Sean Hergatt is a Michelin-starred chef in New York
             

                      I met up with them on their last morning here, after they had had two full days of gorging on all manner of Penang delights, not just of the hawker variety but also our other famous makan like nyonya food, but of course, steamboat, Nasi Kandar and traditional desserts.




What did they think of Penang? Everyone agreed it had been a unique experience, and it was wonderful to see how closely the mixed cultures interact with each other.      “We didn’t know anything about Penang before,” Shaun explained. “It was an eye-opening experience. What we do know now is that the representation of Penang food overseas is poor.”

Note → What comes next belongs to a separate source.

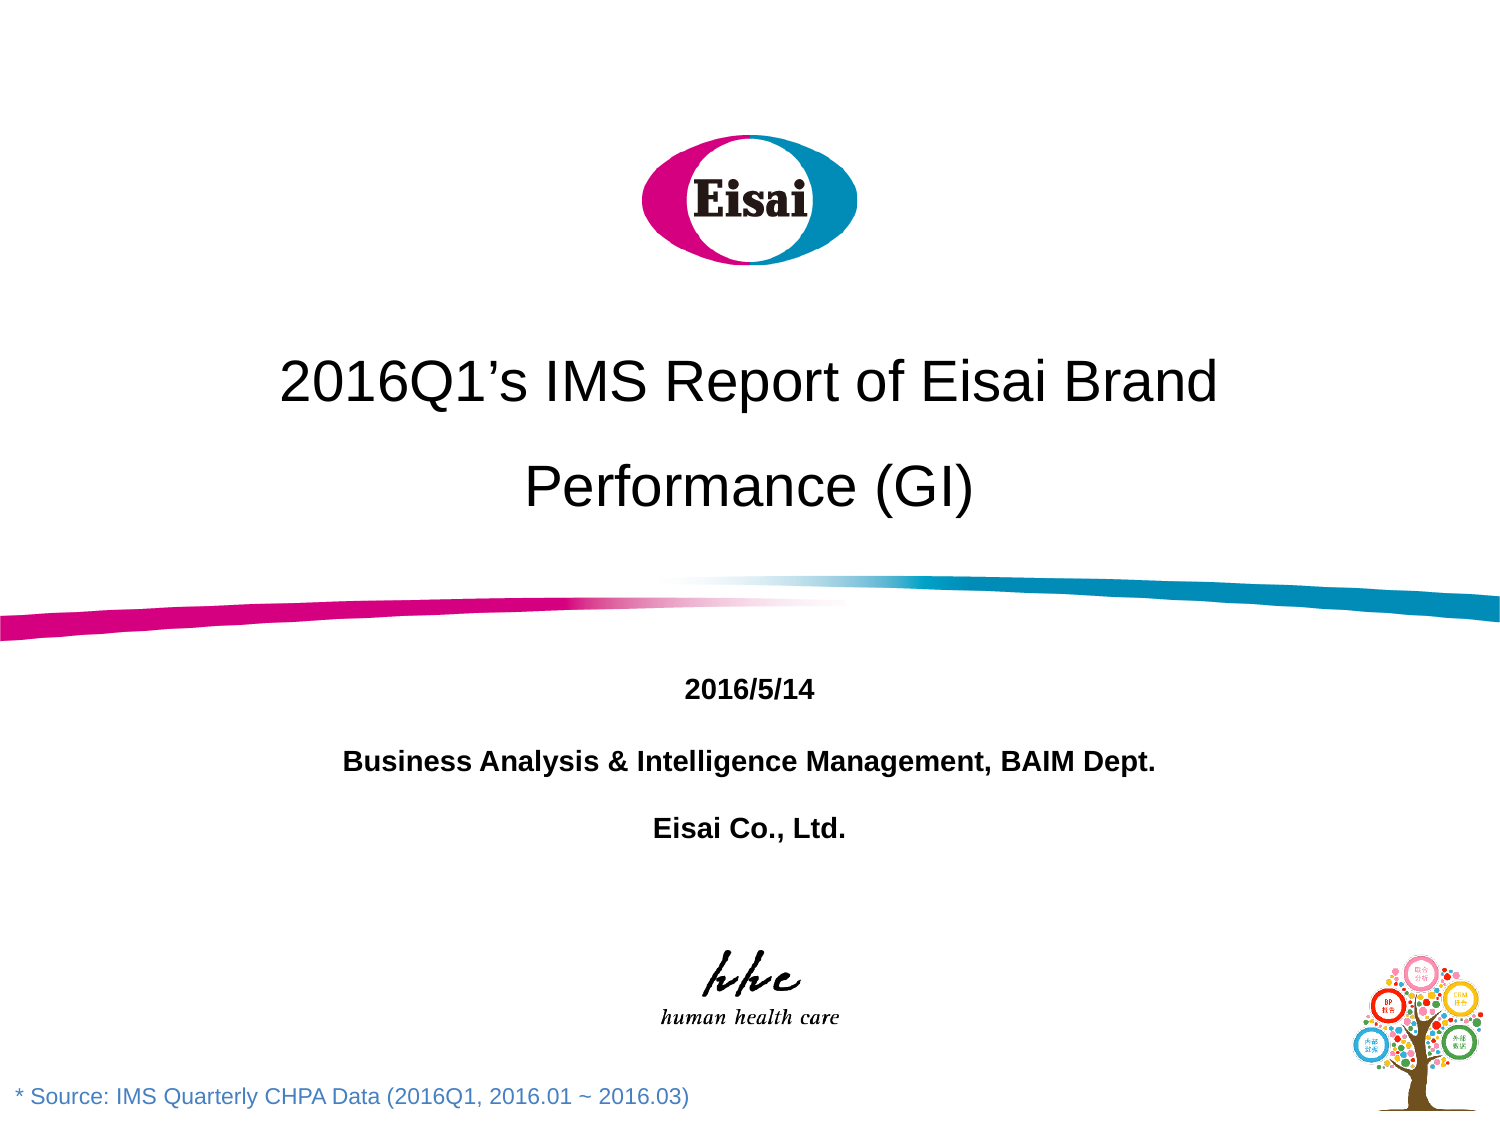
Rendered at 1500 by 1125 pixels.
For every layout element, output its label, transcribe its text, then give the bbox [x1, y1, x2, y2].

                Of course a key question was, “Of all the food that they had sampled so far, which was their favourite?” Interestingly enough, most of their answers were also quite similar. “Roti Canai,” was restaurateur Shaun Hergatt’s prompt response. He runs the Michelin-starred “SHO” in Broad Street. “The technique is amazing,” he continued, of course referring to the fascinating way this bread is tossed till it is paper-thin before being cooked on the hot griddle. “I’d like to bring someone with that skill to the US – he’d make a killing!”




                Chris Rendell, Executive Chef of Highlands Hospitality which owns two outlets in New York City serving Scottish food, said, “I loved this dish I tried, although I’m not sure how to pronounce it so I keyed in the name.” The two words proudly displayed on his i-Phone were “Hokkien Mee”. That, together with Curry Mee, Char Kuey Teow, belacan, sambal etc – it was fascinating to hear these names just trip off their tongues. How wonderful that these Matt Sallehs have taken to our local flavours with such enthusiasm.
                “I love the ambiance of the whole experience,” Chris added, quoting as an example partaking of their al fresco breakfast down a little alley somewhere in Pulau Tikus.

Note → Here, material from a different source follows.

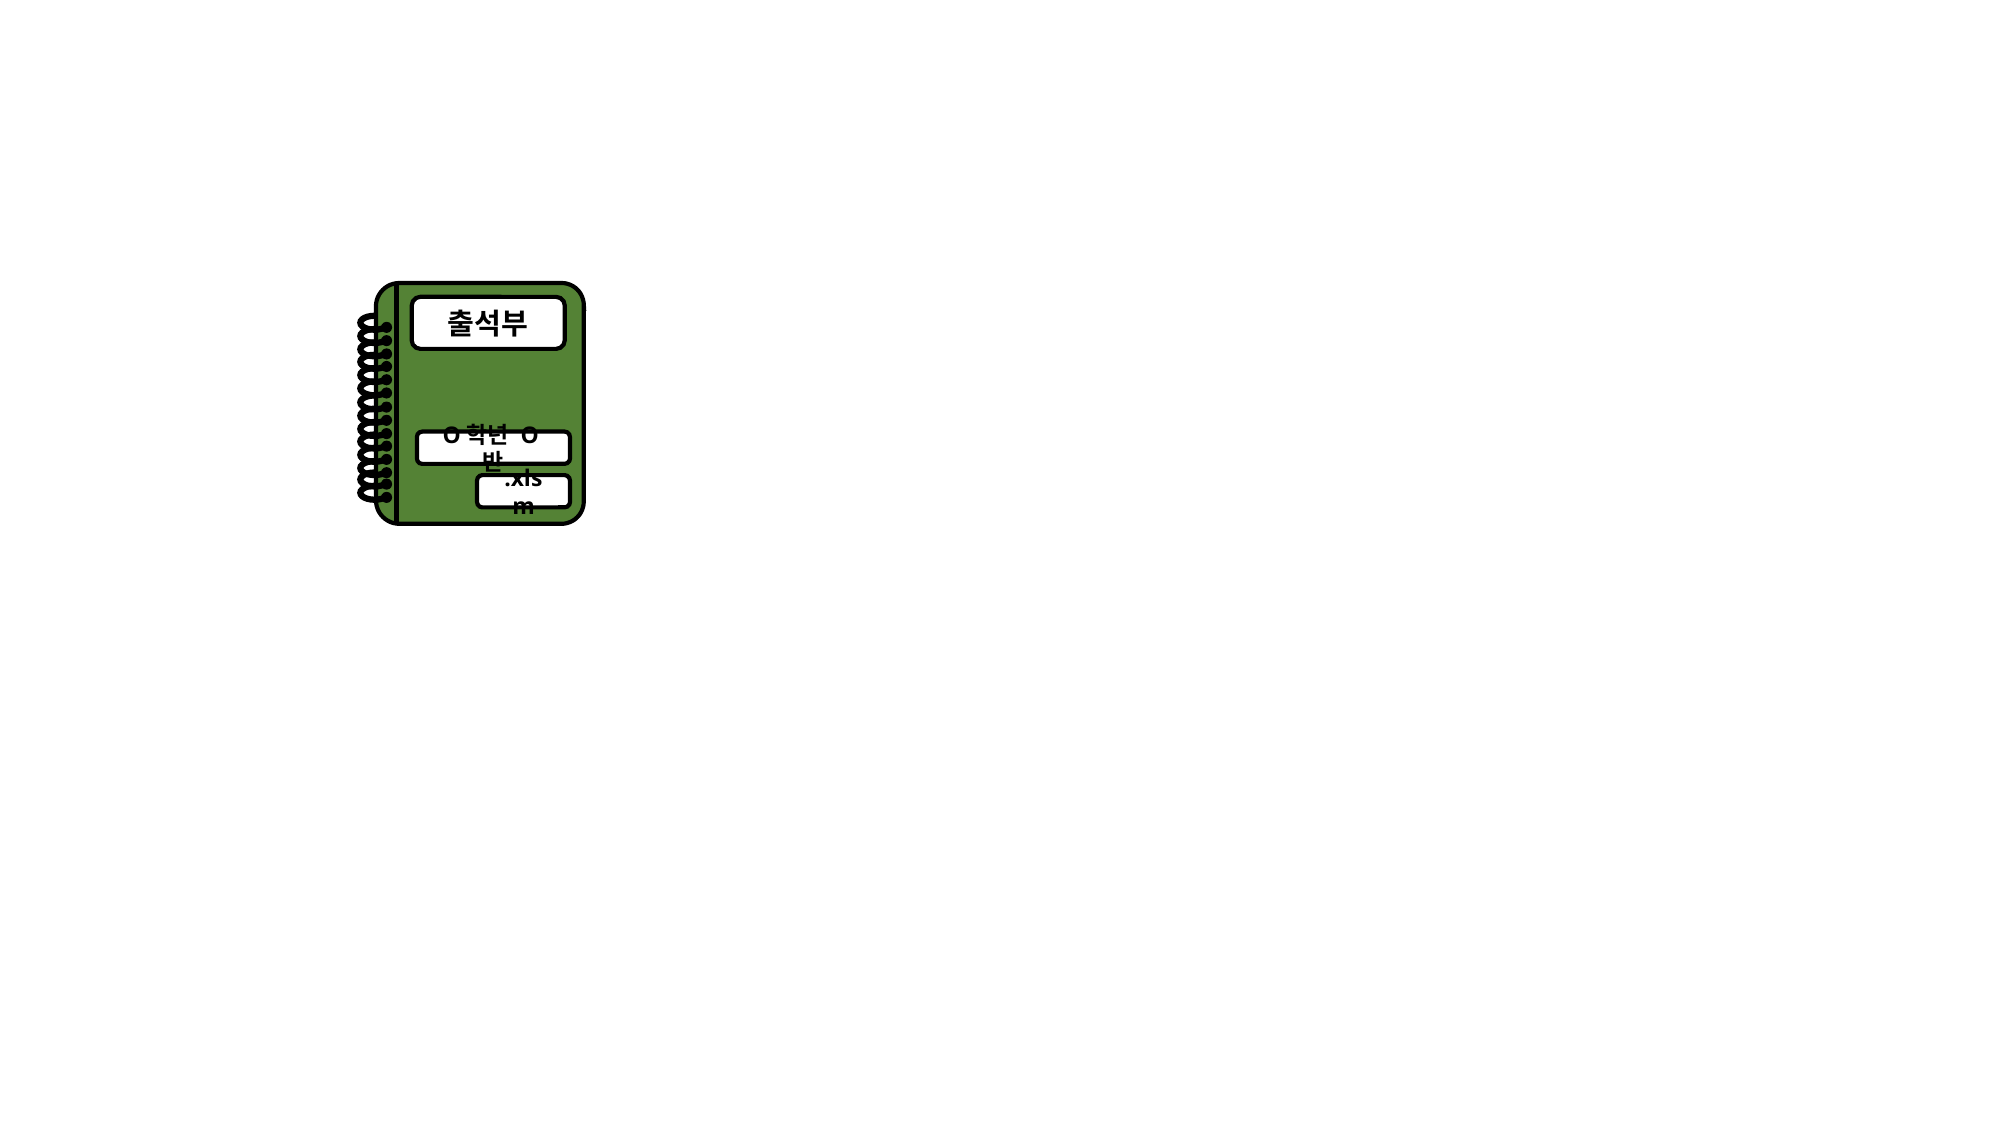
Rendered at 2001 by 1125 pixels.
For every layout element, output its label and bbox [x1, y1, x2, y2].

 Shaun also loved our Char Kuey Teow, although he felt the “quality of the cuisine superseded his first sight of the stalls”. I think it was a tactful way of saying that although at initial glance the surroundings didn’t look particularly salubrious, the food served there was actually quite tasty. He has, of course, hit the nail on the head: Malaysians will eat anywhere, providing the food tastes good.

                Getting hold of the more exotic Ingredients, they were adamant, would not be a problem, as they believed that 99% would be available in the US, particularly New York, although admittedly it would not be as fresh as what we get here.

                An example was bananas, which when shipped to distant shores require treating with ethylene gas to force them to turn them yellow, as they would have been harvested very green. “Here they are so much tastier.” They also loved the fresh mangoes and mangosteens we get here. As for our much-loved durians, sadly, although they had tried it, the experience was not “very positive”.


                It’s all very well tasting and liking our food, but are they going to do something with it which, after all, was the main reason they had been brought here in the first place.


                Matt Lambert of Public, a gastropub in Elizabeth Street, said, “I loved the Crab Croquette we had at the Goh Huat Seng Teowchew Restaurant in Kimberley Street, “and I would like to try to replicate it.” This, he went on to say, would come under the “Hawker Food” part of his menu. Dale Talde, who is about to open his own Asian-American restaurant in Brooklyn, wants to offer Curry Mee and Hokkien Mee as soups on his menu.

                Interestingly enough, despite the recent listing of “Assam Laksa” as one of CNNGo’s Top 50 Foods, which was one of the three dishes they were taught to cook by a local cook, none of them felt inspired to add this to their menus. They did, however, find the Chicken Kari Kapitan and Sambal Prawns quite flavoursome.

                Will we see them back here? “In a heart beat!” We look forward to welcoming you back, guys, but in the meantime, please go forth and spread the news; tell America about our wonderful food.